■ SOURCE TEXT
◆ ◆ ◆

Ken Wagner, senior adviser for regional and state affairs to acting EPA chief Andrew Wheeler, joined the EPA last year after he was brought on by Pruitt.

"Wagner is well respected among environment leaders, energy industry experts, and state regulators in neighboring states," Stitt said in a Wednesday statement. "He will play a critical role in advising my administration on policy that encourages robust and responsible development of our natural resources, ensures clean air and clear water for all Oklahomans, and makes our state an example for others to follow."

As secretary of energy and environment, Wagner will oversee numerous state agencies. Gov. Mary Fallin (R) combined the energy and environment roles in 2013. Wagner's position doesn't require confirmation by state lawmakers.

Wagner has for years worked closely with Pruitt, who resigned from the EPA in July under multiple spending and ethics scandals. The two men were in the same University of Tulsa law school class, and Wagner was treasurer of Pruitt's political action committee. Both were part owners of an Oklahoma City minor league baseball team.

Read more about Wagner here.

 

COAL PLANT CLOSURES DOUBLE IN TRUMP'S SECOND YEAR: During his 2016 campaign Trump promised he would end Obama's "war on coal," but nearing the end of his second term, the number of coal plant closures are scheduled to double.

A total of 14.3 GW of coal fired power plant capacity are anticipated to retire in 2018, up from 7.0 GW of capacity retired in 2017, according to an S&P Global Market Intelligence analysis released Wednesday.

The future picture is proving just as bleak. There are another 23.1 GW of coal plant retirements has announced or approved for between 2019 and 2024.

Coal's inability to compete in the energy market is a major reason for its decline. Utilities have cited higher costs of maintenance, aging plants and regulatory uncertainty for their decision to close down.

The closures come despite various administration attempts to subsidize the fossil fuel, and promises that coal was key to the government's energy independence goal. The shifting public opinion on coal has also likely added to its demise, with many consumers opting for cleaner forms of energy. Coal is one of the biggest contributors to carbon in the atmosphere--a significant greenhouse gas.

BRAZIL WON'T HOST UN CLIMATE MEETING: Brazil backed out of hosting next year's United Nations climate change summit this week, just a month before the inauguration of far-right President-elect Jair Bolsonaro.

◆ ◆ ◆

Items from a data source
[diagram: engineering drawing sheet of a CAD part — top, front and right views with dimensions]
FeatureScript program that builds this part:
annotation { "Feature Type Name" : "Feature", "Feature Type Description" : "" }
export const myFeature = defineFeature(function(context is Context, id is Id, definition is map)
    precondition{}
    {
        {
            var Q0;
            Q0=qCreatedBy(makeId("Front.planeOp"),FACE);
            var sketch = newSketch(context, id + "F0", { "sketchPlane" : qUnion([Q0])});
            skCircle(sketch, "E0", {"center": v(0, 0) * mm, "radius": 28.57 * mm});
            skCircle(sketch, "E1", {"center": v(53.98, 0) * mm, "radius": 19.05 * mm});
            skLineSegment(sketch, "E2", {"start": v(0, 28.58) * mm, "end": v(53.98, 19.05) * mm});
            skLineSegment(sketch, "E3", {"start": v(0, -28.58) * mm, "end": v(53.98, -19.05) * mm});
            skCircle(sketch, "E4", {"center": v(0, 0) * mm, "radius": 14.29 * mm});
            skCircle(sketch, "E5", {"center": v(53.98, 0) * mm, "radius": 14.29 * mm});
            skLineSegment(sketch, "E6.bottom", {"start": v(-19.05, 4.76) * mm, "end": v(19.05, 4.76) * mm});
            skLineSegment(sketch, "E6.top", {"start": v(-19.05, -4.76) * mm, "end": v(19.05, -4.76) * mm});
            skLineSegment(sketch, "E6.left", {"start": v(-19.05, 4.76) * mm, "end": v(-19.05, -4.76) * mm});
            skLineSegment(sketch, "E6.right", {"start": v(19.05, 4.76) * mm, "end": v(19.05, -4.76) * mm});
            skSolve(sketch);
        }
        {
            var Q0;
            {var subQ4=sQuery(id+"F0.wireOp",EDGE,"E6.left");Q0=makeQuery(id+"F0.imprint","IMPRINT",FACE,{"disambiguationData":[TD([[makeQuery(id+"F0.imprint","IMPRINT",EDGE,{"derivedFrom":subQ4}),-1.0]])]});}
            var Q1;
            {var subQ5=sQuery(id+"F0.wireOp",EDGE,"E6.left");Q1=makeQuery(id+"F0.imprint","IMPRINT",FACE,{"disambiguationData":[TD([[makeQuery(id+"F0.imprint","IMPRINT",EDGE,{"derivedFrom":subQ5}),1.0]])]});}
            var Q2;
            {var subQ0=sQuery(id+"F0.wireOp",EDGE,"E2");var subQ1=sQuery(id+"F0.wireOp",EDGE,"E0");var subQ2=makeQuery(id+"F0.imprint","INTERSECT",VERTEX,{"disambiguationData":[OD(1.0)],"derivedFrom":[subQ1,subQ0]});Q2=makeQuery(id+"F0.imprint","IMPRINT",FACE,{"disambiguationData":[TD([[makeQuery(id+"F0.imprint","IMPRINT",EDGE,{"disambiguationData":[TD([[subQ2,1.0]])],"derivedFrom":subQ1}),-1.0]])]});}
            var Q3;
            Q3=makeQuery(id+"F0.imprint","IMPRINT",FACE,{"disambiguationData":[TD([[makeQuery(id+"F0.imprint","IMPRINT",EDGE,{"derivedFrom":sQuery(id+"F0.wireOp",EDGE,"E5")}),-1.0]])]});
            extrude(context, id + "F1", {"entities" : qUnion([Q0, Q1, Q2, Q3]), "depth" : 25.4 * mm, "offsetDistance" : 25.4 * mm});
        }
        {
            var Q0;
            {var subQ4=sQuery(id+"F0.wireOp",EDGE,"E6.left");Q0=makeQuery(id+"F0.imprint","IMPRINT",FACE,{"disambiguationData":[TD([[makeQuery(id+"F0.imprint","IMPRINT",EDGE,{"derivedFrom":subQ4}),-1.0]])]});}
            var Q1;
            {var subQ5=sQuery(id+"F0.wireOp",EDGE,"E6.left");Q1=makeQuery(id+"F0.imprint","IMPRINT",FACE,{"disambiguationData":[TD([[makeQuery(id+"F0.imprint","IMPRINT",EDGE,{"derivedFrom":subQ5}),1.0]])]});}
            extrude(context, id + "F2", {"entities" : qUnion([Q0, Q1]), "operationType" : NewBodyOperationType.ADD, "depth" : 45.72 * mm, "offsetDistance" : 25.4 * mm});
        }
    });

◆ ◆ ◆

■ AIM A
From the news text, reproduce word for word the passage that begins at the words "Read more about" and stops after "to close down.".
■ AIM B
According to the news text, what did Wagner and Pruitt both partly own?

■ EXPECTED OUTPUT A
Read more about Wagner here.

 

COAL PLANT CLOSURES DOUBLE IN TRUMP'S SECOND YEAR: During his 2016 campaign Trump promised he would end Obama's "war on coal," but nearing the end of his second term, the number of coal plant closures are scheduled to double.

A total of 14.3 GW of coal fired power plant capacity are anticipated to retire in 2018, up from 7.0 GW of capacity retired in 2017, according to an S&P Global Market Intelligence analysis released Wednesday.

The future picture is proving just as bleak. There are another 23.1 GW of coal plant retirements has announced or approved for between 2019 and 2024.

Coal's inability to compete in the energy market is a major reason for its decline. Utilities have cited higher costs of maintenance, aging plants and regulatory uncertainty for their decision to close down.

■ EXPECTED OUTPUT B
An Oklahoma City minor league baseball team.